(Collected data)
^^^^^^^^^^^^^^^^
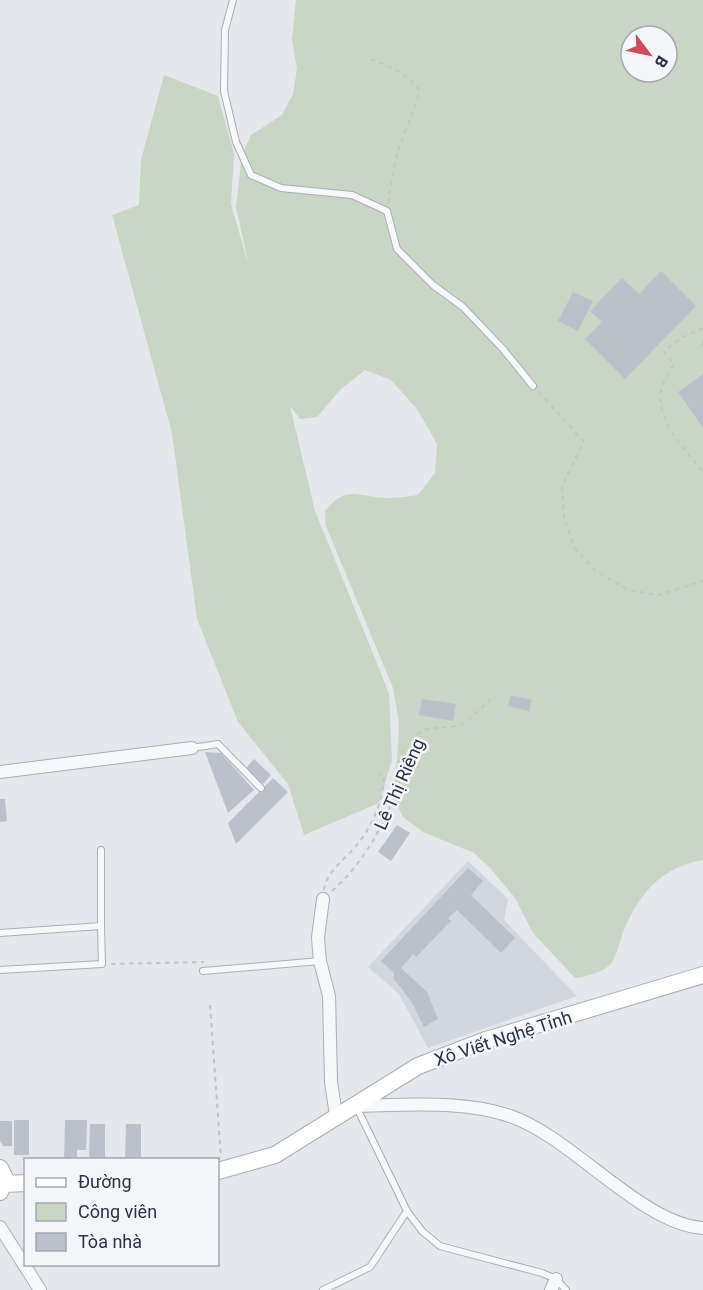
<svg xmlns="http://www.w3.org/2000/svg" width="703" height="1290" viewBox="0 0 703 1290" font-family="Roboto,sans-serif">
<rect width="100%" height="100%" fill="#e4e7ec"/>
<path fill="#d2d6de" d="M 468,861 L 508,899 L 504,920 L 577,996 L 428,1048 L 399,994 L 368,967 Z"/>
<path fill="#c9d6c5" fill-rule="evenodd" d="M 296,0 L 703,0 L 703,860 C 660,867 637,896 622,935 C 619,944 616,959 610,965 C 600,973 588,976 575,978 L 533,933 L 515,898 L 491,869 L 474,853 L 423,832 L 403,817 L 392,795 L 397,761 L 399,723 L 393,688 L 326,526 L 325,511 C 347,483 359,498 389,498 C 398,498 408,496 418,495 L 435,473 L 437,444 L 417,409 L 391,380 L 365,370 L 341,389 L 317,417 L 300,419 L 290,406 L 315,511 L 389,693 L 392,760 L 379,803 L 304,835 L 288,784 L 238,722 L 197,619 L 172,433 L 112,215 L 139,205 L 141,160 L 164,75 L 218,96 L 234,154 L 231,204 L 249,266 L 236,207 L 242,155 L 251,135 L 282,115 L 293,94 L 297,69 L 292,40 ZM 631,36 L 667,36 L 667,72 L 631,72 Z"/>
<path fill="#bbc0ca" d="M 661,271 L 696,306 L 625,379 L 585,339 L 602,322 L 590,311 L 622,278 L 639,294 Z
M 573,292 L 593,301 L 578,331 L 558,321 Z
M 703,374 L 703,428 L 678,392 Z
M 511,695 L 532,700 L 529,711 L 508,706 Z
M 422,699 L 456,704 L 453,721 L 419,715 Z
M 205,752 L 221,753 L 254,790 L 228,813 Z
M 254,759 L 271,775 L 263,784 L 246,768 Z
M 273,778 L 288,792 L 236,844 L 228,823 Z
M 0,799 L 5,799 L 7,821 L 0,822 Z
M 397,825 L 410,833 L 391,861 L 378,852 Z
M 468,868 L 483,881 L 471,895 L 515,938 L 501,953 L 457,910 L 448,918 L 451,921 L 416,957 L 413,954 L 401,968 L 427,992 L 438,1019 L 424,1027 L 411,1001 L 394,979 L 394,973 L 381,961 Z
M 14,1120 L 29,1120 L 29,1155 L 14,1155 Z
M 65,1120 L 87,1120 L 86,1150 L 77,1150 L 77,1160 L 64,1160 Z
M 0,1121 L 12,1121 L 12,1146 L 3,1146 L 0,1141 Z
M 90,1124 L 105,1124 L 105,1159 L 89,1159 Z
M 126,1124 L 141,1124 L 141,1159 L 125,1159 Z"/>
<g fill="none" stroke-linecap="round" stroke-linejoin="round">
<defs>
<path id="lane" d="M 233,0 L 225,30 L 224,91 L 236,142 L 251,175 L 281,188 L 352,195 L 387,211 L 397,249 L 433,285 L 463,307 L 503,349 L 533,386
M 192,748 L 218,744 L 261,788
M 101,850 L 101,926
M 0,933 L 101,926 L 102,964 L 0,970
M 203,971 L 320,961
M 356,1106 L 407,1211 L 422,1231 L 440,1246 L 542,1273 L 556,1279 L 566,1290
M 323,1290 L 370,1267 L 407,1211"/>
<path id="street" d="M 0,772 L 192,748
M 323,899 L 318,938 L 320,961 L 329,996 L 331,1082 L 336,1115
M 355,1106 C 406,1105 461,1100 510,1116 C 572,1137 641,1224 703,1228
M 0,1227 L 40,1290
M 551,1290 L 556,1279"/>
<path id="secondary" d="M 0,1168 L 5,1178 L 0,1192
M 218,1171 L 275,1155 L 418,1066 L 486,1040 L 703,975
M 5,1184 L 26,1183"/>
</defs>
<use href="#lane" stroke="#a9aeb7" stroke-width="8"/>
<use href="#street" stroke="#a9aeb7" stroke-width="14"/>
<use href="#secondary" stroke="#a9aeb7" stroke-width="18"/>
<path stroke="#c2c5cb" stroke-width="2" stroke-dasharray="4.5 4.5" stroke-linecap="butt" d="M 371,59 C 390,67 407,73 419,90 C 417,106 410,119 404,134 C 395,157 391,180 388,204
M 703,328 L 679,339 L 664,352 L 674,364 C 670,372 663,381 661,390 C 656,422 685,449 703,472
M 703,341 L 703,349
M 539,392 L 584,442 L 562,486 L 564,518 L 575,549 L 596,571 L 628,590 L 658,595 L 703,581
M 373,821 L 384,825
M 324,890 C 326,872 346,858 357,845 C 373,825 383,802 384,776 L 379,774
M 332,891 C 380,848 396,793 417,735 C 430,723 446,731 462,724 C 475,717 483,703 496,696
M 111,964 L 204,962
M 210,1005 L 221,1158"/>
<use href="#lane" stroke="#f7f8fa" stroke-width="6"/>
<use href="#street" stroke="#f7f8fa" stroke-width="12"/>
<use href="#secondary" stroke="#fff" stroke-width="16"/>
</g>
<g text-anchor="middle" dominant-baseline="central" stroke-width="5" stroke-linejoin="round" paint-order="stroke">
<g font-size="18" fill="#2b3445" stroke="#f4f6f9">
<text transform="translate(399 784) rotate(-66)">Lê Thị Riêng</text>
<text transform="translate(503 1038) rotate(-18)">Xô Viết Nghệ Tỉnh</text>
</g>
</g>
<rect x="24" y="1158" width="195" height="108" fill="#f4f6f9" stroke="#a4a8b1" stroke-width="1.5"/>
<rect x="36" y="1178" width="30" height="9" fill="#ffffff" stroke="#a4a8b1" stroke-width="1.5"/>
<text x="78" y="1188" font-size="18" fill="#2b3445">Đường</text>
<rect x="36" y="1203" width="30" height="18" fill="#c9d6c5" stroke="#a4a8b1" stroke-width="1.5"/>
<text x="78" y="1218" font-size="18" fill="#2b3445">Công viên</text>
<rect x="36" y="1233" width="30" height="18" fill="#bbc0ca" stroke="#a4a8b1" stroke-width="1.5"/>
<text x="78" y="1248" font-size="18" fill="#2b3445">Tòa nhà</text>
<g transform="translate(649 54) rotate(122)"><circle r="28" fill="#f4f6f9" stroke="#a4a8b1" stroke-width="1.5"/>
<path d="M0-4.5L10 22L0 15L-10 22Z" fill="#d1495b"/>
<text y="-9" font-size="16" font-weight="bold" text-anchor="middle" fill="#2b3445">B</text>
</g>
</svg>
^^^^^^^^^^^^^^^^
Could you set down, word for word, only the lines above from the line with "M 254,759 L 271,775 L 263,784 L 246,768 Z" to the line with "M 0,933 L 101,926 L 102,964 L 0,970", including both?

Exercise output
M 254,759 L 271,775 L 263,784 L 246,768 Z
M 273,778 L 288,792 L 236,844 L 228,823 Z
M 0,799 L 5,799 L 7,821 L 0,822 Z
M 397,825 L 410,833 L 391,861 L 378,852 Z
M 468,868 L 483,881 L 471,895 L 515,938 L 501,953 L 457,910 L 448,918 L 451,921 L 416,957 L 413,954 L 401,968 L 427,992 L 438,1019 L 424,1027 L 411,1001 L 394,979 L 394,973 L 381,961 Z
M 14,1120 L 29,1120 L 29,1155 L 14,1155 Z
M 65,1120 L 87,1120 L 86,1150 L 77,1150 L 77,1160 L 64,1160 Z
M 0,1121 L 12,1121 L 12,1146 L 3,1146 L 0,1141 Z
M 90,1124 L 105,1124 L 105,1159 L 89,1159 Z
M 126,1124 L 141,1124 L 141,1159 L 125,1159 Z"/>
<g fill="none" stroke-linecap="round" stroke-linejoin="round">
<defs>
<path id="lane" d="M 233,0 L 225,30 L 224,91 L 236,142 L 251,175 L 281,188 L 352,195 L 387,211 L 397,249 L 433,285 L 463,307 L 503,349 L 533,386
M 192,748 L 218,744 L 261,788
M 101,850 L 101,926
M 0,933 L 101,926 L 102,964 L 0,970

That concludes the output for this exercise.